» Fragmento de texto:

Auspiciado por este clima ideológico, el gobierno argentino inició, a fines de los ochenta, el proceso de reforma del Estado; proceso que se distinguió por su rapidez y radicalidad y –sin lugar a dudas–materializó el pasaje de una matriz estadocéntrica a una matriz mercadocéntrica. La reforma se llevó a cabo en dos etapas, ambas bajo la presidencia de Carlos Menem, quien, paradójicamente, encabezaba un gobierno identificado con el Partido Justicialista, el defensor por excelencia de las concepciones estadocéntricas a lo largo de décadas.

La primera fase de la reforma, implementada a fines de los 80, se centró en la privatización de las empresas públicas, la desregulación y la apertura indiscriminada de la economía junto con la estabilización del tipo de cambio (a través del plan de convertibilidad), con la idea de reducir el Estado a su mínima expresión. Un Estado donde ya no habría ejecución directa de acciones, sino la promoción, planificación y supervisión de la ejecución de las políticas públicas. La segunda fase, iniciadla a mediados de 1996, se planteó como una profundización de la primera y se basó fundamentalmente en la reforma laboral, tributaria y judicial, en completar el proceso privatizador y extender el ajuste estructural a los gobiernos subnacionales.

» Qué hacer:
1 > Según el fragmento sobre la reforma del Estado argentino, ¿bajo qué presidencia se realizaron las dos etapas de la reforma?
2 > Resume en dos oraciones el fragmento sobre la reforma del Estado argentino.
Los registros no guardan ninguna relación con el fragmento.

» Registros:
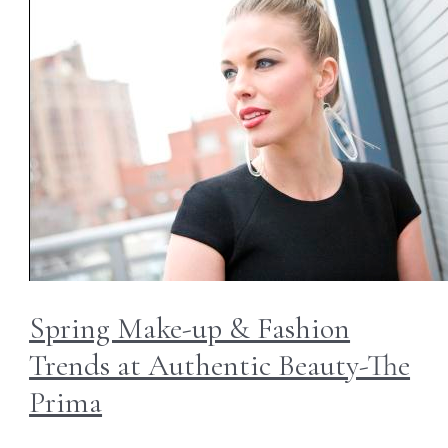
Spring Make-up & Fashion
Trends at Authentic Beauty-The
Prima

* * *

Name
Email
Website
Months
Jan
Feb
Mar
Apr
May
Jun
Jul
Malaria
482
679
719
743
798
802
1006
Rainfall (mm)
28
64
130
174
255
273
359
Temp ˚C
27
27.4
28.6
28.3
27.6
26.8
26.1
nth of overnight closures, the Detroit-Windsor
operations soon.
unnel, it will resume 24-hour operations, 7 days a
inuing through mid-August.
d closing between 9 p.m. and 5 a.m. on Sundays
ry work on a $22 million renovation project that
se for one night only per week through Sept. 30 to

» Respuestas:
1 > Ambas etapas se realizaron bajo la presidencia de Carlos Menem.

2 > A fines de los ochenta, el gobierno argentino inició una reforma del Estado rápida y radical que materializó el pasaje de una matriz estadocéntrica a una mercadocéntrica, en dos etapas bajo la presidencia de Carlos Menem. La primera fase se centró en la privatización de las empresas públicas, la desregulación, la apertura de la economía y la estabilización del tipo de cambio, y la segunda, iniciada a mediados de 1996, profundizó la primera con las reformas laboral, tributaria y judicial, la conclusión de las privatizaciones y la extensión del ajuste estructural a los gobiernos subnacionales.